The transcript of the plea hearing also shows that the trial court asked Cook periodically if he understood what it was telling him, including its warning about not being bound by the sentencing recommendation.  Each time the trial court asked Cook if he understood, Cook responded affirmatively.[1]

                        In his postconviction motion, Cook alleges that:  (1) he is "mildly retarded and functionally illiterate;" (2) "[h]e did not understand that the court could sentence him to ten years;" and (3) the trial court "fail[ed] to advise [him] of the potential ten years incarceration as a result of his no contest plea . . . ."   We conclude that the third allegation is contradicted by the record,[2] and that the remaining allegations are merely conclusory.

                        The phrase mildly retarded is not synonymous with a lack of understanding.  Cook does not claim that the trial court's language was too legalistic or technical.  He does not explain how his mild retardation affected his failure to understand the trial court's explanations at the plea hearing, particularly when the record demonstrates that he claimed to understand the ramifications of pleading guilty.  Consequently, the bare allegation that Cook is mildly retarded is merely conclusory.  The allegation of functional illiteracy does not permit a meaningful assessment of Cook's claims because he does not allege that he could not read a specific document, or that the trial court failed to tell him of his potential sentencing exposure.[3]

                        Cook's claim that he did not understand that the court could sentence him to ten years in prison is nothing more than a conclusory allegation.  He does not explain how or why he did not understand the court's direct statements to him, particularly when the trial court asked him directly "[if he is] having trouble understanding what I am saying to you," to which Cook responded, "[n]o."  There is no specific explanation in his motion as to why he did not understand that he could be sentenced to ten years in prison, when the trial court told him that.   Cook's general allegations, in the context of this record, do not permit the court to meaningfully assess the merits of his claimed lack of understanding.

                        Because Cook has presented only conclusory allegations, the trial court has the discretion to summarily deny the motion.  See Bentley, 201 Wis.2d at 310, 548 N.W.2d at 53 (citations omitted).  Reviewing its oral decision and the record as a whole, we cannot conclude that the trial court erroneously exercised its discretion, particularly when Cook's conclusory allegations contradict his own admissions at the plea hearing. 

                        By the Court.—Judgment and order affirmed.

                        This opinion will not be published.  See Rule 809.23(1)(b)5, Stats. 

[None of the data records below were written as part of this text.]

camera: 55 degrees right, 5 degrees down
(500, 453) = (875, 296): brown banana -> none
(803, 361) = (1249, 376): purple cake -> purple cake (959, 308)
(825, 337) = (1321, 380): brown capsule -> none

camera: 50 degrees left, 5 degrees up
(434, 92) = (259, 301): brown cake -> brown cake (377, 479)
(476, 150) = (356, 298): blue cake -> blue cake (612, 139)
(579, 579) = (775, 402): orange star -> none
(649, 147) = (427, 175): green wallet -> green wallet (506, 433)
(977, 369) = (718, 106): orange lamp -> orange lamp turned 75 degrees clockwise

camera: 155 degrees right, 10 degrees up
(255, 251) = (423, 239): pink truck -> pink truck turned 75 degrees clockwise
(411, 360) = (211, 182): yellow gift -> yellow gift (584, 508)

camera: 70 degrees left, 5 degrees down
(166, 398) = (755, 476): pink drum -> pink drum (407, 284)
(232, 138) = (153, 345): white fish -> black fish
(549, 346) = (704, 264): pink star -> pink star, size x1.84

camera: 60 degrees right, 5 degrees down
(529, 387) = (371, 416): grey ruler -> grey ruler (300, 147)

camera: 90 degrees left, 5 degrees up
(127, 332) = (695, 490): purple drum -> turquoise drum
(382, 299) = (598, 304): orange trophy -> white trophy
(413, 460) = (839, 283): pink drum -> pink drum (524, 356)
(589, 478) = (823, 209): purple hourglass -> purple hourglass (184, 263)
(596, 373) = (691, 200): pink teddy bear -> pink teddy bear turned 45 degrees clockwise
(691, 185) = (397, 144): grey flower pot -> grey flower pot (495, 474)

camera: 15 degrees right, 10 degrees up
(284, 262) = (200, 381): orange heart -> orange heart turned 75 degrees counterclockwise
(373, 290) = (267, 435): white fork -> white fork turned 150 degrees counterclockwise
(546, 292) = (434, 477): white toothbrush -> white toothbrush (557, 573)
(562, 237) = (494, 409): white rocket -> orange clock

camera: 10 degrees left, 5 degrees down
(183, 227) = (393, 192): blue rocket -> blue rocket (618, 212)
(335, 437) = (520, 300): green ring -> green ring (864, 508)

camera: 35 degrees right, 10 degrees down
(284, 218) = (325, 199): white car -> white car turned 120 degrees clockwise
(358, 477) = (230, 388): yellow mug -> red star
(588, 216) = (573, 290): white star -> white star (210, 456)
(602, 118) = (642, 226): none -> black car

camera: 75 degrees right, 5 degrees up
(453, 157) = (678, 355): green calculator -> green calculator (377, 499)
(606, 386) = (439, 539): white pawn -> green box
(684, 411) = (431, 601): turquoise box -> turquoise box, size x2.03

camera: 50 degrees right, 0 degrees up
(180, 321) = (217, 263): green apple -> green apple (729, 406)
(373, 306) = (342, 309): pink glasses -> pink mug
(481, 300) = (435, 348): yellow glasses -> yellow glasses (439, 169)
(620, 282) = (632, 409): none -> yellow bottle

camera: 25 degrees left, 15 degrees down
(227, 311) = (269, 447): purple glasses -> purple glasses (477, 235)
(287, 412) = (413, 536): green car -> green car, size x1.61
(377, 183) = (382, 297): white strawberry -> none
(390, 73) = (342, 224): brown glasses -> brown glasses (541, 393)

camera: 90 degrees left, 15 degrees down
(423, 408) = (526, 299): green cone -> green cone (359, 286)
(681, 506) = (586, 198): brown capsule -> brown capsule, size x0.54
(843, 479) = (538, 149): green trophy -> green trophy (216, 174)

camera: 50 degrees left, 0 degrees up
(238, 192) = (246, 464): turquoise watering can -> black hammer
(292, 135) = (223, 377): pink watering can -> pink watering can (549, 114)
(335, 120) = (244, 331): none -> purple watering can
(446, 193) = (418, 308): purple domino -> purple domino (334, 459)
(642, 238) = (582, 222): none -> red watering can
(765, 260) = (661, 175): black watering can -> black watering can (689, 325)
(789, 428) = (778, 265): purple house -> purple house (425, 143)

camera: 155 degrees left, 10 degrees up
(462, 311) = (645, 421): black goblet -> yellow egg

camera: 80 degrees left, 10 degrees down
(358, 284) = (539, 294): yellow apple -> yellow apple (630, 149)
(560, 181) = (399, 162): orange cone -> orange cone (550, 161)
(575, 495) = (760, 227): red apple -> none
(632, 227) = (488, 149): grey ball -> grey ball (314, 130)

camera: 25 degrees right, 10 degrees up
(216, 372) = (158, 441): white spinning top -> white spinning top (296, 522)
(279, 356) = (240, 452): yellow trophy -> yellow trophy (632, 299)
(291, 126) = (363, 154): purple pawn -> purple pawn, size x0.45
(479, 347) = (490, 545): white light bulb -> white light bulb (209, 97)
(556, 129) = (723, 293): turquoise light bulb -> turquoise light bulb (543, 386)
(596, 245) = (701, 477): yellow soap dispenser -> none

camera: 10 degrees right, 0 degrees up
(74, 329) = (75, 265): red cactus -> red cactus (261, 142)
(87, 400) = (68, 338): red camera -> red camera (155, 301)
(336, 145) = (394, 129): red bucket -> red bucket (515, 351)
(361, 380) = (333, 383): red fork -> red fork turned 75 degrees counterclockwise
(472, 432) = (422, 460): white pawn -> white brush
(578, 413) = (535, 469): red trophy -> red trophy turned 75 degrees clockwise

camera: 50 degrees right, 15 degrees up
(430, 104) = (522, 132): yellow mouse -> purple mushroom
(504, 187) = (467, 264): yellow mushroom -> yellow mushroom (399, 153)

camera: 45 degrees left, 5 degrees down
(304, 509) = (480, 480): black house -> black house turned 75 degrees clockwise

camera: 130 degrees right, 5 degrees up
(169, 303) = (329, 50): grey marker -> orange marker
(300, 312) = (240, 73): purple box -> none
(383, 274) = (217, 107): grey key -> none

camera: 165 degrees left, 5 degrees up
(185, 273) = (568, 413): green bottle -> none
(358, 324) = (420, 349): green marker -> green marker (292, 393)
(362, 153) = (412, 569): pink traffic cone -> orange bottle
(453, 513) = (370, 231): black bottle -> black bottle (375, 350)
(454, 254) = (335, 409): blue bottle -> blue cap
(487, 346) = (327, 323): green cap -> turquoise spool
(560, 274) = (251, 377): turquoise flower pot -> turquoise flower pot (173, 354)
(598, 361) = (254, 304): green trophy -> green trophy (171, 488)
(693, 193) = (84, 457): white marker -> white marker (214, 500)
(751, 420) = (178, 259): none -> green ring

     [1]  An excerpt from the transcript of the plea hearing shows the trial court's specific explanation about the potential sentencing exposure and Cook's affirmative responses that he understood that explanation:

 

            THE COURT:  Do you understand that those recommendations

            from the attorneys are recommendations to me but that they

            are not binding on me.  Do you understand that?

 

            THE DEFENDANT:  Yes.

 

            THE COURT:  A judge has to be free to impose the sentence

            that he believes is needed even if it differs from what

            the attorneys recommend.  Do you understand?

 

            THE DEFENDANT:  Yes.

     [2]  Although Cook's allegation is that the trial court failed to tell him about the potential sentencing exposure, he explains that his actual contention is that the trial court did not explain this aspect of his guilty plea as clearly as it could have. 

     [3]  The trial court did not rely on Cook's understanding of the plea questionnaire.  See State v. Moederndorfer, 141 Wis.2d 823, 827-29, 416 N.W.2d 627, 629-30 (Ct. App. 1987).  It thoroughly explained the ramifications of pleading guilty directly to Cook.